← Back to all sparks
E

ElevenLabs

INFRA · APIS
Velocity7.5

AI voice generation platform for creating realistic text-to-speech and voice cloning.

ElevenLabs widens from TTS into a full voice-agent and music platform

voice-aiagentsgenerative-musictelephonyapisdk
Current state
ElevenLabs is shipping on two fronts: new foundational capabilities, a Music v2 model with chunk-based composition and Speech Engine, which adds real-time voice to a developer's own agent or LLM, and a relentless cadence of ElevenAgents API work (Exotel telephony, workflow-aware transfers, new LLM options, SIP logs, knowledge-base editing) plus deprecations of v1 TTS/STT models and weekly SDK regenerations.
Where it's heading
The company is consolidating into a voice-AI platform: owning the model layer (music, TTS, STT, turn detection) while making ElevenAgents and Speech Engine the programmable runtime others build conversational voice on.
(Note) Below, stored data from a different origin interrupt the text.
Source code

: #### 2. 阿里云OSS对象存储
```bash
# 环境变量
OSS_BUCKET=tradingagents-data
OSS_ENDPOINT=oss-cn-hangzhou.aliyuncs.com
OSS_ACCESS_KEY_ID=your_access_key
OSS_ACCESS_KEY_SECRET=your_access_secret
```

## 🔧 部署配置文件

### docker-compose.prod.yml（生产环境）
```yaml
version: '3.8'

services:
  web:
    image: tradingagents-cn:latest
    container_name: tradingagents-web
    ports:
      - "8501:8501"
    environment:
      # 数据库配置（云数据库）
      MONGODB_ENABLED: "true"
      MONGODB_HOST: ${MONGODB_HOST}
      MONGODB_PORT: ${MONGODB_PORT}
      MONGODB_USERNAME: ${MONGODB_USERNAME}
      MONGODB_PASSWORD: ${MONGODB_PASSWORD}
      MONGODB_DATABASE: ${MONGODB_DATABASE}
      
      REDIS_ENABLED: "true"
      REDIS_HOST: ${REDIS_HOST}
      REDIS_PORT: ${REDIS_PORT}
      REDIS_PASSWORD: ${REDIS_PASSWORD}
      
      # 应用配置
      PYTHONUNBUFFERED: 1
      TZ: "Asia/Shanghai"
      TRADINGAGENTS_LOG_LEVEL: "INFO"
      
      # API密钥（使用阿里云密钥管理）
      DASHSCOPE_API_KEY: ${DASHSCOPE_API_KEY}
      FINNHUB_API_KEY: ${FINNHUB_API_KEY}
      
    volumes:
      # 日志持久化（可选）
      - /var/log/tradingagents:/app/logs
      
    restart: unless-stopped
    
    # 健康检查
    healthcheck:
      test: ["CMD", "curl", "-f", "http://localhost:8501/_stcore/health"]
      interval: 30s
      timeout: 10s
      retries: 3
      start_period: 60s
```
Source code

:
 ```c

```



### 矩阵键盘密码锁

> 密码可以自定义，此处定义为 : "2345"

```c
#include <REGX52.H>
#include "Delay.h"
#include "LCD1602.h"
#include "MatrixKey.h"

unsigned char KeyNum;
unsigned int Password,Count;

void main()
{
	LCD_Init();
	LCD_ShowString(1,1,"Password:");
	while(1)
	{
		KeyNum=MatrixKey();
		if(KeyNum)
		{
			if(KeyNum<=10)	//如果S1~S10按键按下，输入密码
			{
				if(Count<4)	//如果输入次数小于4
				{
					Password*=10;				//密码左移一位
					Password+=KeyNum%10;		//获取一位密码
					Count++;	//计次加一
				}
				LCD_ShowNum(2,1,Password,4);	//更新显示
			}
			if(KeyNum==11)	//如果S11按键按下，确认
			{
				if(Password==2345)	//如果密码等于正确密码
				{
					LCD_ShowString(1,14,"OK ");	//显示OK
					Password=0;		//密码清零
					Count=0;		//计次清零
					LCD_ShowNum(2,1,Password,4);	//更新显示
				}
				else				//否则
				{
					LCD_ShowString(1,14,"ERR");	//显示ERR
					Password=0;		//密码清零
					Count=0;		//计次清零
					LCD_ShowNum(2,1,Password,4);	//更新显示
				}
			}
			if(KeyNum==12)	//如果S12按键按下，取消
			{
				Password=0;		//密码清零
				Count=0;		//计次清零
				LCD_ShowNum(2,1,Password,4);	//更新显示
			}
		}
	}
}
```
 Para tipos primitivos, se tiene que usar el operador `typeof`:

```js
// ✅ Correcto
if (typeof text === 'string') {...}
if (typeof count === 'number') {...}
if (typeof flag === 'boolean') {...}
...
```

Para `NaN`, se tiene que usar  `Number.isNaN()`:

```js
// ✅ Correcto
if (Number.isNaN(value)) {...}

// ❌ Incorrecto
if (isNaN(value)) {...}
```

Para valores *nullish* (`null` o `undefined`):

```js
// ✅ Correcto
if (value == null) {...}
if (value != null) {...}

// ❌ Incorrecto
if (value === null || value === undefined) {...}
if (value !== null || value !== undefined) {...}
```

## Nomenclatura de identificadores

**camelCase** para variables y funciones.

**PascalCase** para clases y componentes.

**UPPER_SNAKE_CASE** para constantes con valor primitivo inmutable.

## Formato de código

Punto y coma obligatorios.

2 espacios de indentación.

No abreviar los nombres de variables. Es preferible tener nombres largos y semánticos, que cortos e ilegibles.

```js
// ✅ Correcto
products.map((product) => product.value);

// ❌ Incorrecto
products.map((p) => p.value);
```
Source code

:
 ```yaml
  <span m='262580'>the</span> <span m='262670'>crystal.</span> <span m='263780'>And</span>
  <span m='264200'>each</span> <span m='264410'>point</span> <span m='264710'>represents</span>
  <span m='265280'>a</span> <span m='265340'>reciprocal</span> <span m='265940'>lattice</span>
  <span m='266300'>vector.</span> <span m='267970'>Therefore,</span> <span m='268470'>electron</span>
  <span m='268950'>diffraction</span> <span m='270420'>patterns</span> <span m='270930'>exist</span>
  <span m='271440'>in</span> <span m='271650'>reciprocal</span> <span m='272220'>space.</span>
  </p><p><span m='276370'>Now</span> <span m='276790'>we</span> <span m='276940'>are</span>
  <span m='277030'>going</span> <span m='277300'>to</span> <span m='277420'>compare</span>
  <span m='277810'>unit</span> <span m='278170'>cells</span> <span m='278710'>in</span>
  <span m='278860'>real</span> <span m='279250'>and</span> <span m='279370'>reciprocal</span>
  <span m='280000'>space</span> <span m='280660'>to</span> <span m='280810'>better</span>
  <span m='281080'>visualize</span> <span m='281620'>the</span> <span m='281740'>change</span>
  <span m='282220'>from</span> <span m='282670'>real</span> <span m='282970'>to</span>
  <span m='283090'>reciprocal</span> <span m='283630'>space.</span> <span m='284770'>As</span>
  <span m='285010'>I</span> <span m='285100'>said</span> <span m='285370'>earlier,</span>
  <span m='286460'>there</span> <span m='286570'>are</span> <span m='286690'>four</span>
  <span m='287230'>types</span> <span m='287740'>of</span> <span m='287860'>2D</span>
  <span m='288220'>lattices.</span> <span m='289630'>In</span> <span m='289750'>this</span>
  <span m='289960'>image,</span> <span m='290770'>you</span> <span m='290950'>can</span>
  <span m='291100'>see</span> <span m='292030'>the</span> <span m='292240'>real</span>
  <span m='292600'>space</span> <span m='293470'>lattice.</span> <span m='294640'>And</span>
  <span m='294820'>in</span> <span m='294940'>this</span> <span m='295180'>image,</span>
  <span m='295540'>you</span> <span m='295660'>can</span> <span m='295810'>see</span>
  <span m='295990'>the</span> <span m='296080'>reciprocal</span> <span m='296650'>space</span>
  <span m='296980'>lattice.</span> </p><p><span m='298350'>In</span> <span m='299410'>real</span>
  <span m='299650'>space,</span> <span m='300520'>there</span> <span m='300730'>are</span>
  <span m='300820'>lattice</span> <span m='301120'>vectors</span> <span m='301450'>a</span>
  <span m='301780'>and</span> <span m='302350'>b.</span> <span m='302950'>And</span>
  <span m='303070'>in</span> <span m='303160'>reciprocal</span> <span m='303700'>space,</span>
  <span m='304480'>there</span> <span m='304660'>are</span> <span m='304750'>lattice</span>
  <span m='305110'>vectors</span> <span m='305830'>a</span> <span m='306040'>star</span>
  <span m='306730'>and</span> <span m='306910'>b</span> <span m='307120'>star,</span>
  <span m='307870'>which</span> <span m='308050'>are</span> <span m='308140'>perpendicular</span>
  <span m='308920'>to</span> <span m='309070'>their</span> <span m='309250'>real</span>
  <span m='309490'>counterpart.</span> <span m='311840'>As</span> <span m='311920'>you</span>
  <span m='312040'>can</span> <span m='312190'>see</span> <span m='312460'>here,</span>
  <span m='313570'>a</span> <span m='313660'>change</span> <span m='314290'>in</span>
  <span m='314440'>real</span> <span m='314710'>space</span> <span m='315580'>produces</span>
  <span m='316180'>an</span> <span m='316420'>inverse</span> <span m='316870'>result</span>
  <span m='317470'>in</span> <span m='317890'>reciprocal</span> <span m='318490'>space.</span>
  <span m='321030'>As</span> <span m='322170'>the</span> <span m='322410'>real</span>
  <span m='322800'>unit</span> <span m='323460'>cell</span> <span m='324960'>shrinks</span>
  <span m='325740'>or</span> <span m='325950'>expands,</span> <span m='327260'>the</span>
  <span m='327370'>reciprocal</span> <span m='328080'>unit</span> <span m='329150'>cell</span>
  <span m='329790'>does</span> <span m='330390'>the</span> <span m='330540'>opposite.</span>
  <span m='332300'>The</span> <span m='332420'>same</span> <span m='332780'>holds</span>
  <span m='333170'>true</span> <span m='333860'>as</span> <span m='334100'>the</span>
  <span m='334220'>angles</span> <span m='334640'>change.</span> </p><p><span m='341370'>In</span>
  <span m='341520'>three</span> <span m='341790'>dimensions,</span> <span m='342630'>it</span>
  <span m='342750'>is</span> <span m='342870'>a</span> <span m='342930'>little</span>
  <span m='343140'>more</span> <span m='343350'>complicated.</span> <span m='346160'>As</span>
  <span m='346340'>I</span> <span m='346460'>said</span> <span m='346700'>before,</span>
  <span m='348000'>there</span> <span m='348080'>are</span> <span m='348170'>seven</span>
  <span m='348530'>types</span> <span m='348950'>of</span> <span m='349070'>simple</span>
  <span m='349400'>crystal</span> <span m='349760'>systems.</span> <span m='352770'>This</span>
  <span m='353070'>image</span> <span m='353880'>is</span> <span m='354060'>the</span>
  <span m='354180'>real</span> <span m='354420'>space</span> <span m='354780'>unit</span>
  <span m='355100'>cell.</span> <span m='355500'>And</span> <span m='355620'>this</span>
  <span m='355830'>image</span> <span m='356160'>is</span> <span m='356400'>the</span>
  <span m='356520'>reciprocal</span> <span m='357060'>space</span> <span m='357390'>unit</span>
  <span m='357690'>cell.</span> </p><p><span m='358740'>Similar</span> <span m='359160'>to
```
Aggressive deprecation signals confidence in pushing customers to current models.
Prediction
Expect Speech Engine and Music v2 to mature with more controls, continued ElevenAgents telephony and workflow depth, and further old-model sunsets.

Recent moves

  1. 12d ago

    Introducing Music v2

    ⚡ SPARK

    Music v2 lands in the API with chunk-based composition plans for finer control over structure and arrangement than the prompt-based v1. Expands ElevenLabs' model layer beyond voice into structured music generation.

  2. 19d ago

    Text to Speech

    A dense API update: v1 TTS/STT models slated for July 9 removal, turn-model selection, soft-timeout filler messages, an ASR provider default switch to scribe_realtime, and zero-retention text-to-dialogue. Migration-forcing maintenance plus ElevenAgents depth.

  3. 26d ago

    ElevenAgents

    Exotel joins Twilio and SIP as a first-class telephony provider, with workflow-aware agent transfers, repeatable agent tests, and a 5 GB STT upload limit. Telephony and testing depth for ElevenAgents.

  4. 1mo ago

    Introducing Speech Engine

    ⚡ SPARK

    Speech Engine adds real-time voice to a developer's own chat agent or LLM, with ElevenLabs handling STT, turn-taking, TTS and playback while the customer's server owns the logic. A new runtime distinct from fully-hosted ElevenAgents.

  5. 1mo ago

    ElevenAgents

    Agent version metadata, text-only conversation filters, new Gemini and Qwen LLM options, and nullable prompt temperature. Routine ElevenAgents configuration expansion.

  6. 1mo ago

    ElevenAgents

    SIP signaling logs for debugging, in-place knowledge-base document editing with RAG chunk listing, SMS conversation metadata, API-key IP allowlisting, and new GPT-5.4 options. Broad ElevenAgents and workspace additions.